Looking back over time, it's hard to figure out how much of their impact was a result of how WELL they played the game, and how much was really a function of how DIFFERENTLY they played the game.
Wilt Chamberlain might have been one of those players. Two others that immediately come to mind are Babe Ruth in baseball and Bobby Orr in hockey.
I concur with your thought process. What players had such an impact the rules were changed?
Baseball: Babe Ruth...balls bouncing over the fence became ground rule doubles; fly outs advancing runners to second or third no longer sac flies (not to mention Ruth hit more home runs than some teams).
Basketball: Wilt Chamberlain...lane width at least doubled, couldn’t follow your free throw shot until it hit the rim.
Hockey: tie...Gretzky...no 4 on 4, Orr oh, defensemen can play offense and still beat you up...
I say there is that tier of rarified air where EXTREMELY few ever reach, in any given sport.
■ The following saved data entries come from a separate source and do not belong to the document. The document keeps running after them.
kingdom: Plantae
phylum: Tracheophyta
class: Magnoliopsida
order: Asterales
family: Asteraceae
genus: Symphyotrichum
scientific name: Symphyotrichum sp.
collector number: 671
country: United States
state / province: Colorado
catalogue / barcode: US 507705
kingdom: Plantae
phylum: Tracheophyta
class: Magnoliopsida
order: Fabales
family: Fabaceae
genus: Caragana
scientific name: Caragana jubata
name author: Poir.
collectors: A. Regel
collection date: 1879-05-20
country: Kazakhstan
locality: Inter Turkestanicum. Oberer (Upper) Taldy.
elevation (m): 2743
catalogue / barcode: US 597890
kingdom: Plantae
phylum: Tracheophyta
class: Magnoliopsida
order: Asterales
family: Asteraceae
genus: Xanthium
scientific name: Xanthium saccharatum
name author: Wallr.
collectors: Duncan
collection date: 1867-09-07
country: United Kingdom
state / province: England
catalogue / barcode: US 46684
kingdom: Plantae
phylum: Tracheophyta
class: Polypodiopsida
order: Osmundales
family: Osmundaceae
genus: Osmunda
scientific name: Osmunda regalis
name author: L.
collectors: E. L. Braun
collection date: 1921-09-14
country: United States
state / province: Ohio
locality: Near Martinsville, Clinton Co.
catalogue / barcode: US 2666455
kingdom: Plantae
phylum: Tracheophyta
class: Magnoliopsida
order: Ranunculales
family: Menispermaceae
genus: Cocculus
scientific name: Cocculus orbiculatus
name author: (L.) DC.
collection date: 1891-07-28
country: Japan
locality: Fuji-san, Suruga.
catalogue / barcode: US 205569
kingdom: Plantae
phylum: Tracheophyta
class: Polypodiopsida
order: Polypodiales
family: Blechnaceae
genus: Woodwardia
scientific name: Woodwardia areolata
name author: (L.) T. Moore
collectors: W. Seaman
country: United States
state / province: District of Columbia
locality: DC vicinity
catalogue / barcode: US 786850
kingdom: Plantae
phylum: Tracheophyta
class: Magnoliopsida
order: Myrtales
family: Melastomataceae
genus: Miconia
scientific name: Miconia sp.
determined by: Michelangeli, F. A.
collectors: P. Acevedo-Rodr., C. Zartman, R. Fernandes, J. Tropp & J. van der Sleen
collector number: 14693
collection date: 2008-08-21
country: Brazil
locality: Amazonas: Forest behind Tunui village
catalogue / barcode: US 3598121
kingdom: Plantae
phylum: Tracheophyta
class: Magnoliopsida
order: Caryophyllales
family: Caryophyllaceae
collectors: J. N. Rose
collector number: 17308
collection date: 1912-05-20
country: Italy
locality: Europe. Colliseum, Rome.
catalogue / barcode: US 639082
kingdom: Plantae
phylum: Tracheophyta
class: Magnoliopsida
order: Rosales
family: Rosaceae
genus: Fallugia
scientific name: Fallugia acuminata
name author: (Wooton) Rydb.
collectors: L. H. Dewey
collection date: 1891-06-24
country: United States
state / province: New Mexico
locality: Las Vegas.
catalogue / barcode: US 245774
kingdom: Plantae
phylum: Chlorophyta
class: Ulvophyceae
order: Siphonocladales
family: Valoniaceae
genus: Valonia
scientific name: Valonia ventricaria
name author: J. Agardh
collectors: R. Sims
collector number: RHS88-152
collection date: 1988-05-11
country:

To me, these are the players whom a dunderhead who doesn’t watch or care about the game, like me, sees, and somehow INSTINCTIVELY knows is “the greatest”. They truly transcend the sport. Even ignoramuses can tell.
The Babe would’ve been one, Gretsky, Jordan (now I think Bird too), Johnny U for games/humans. Man O’War and Secretariat were like that for horses.
These just are extremely rare individuals, and the Greatest is a tiny platform.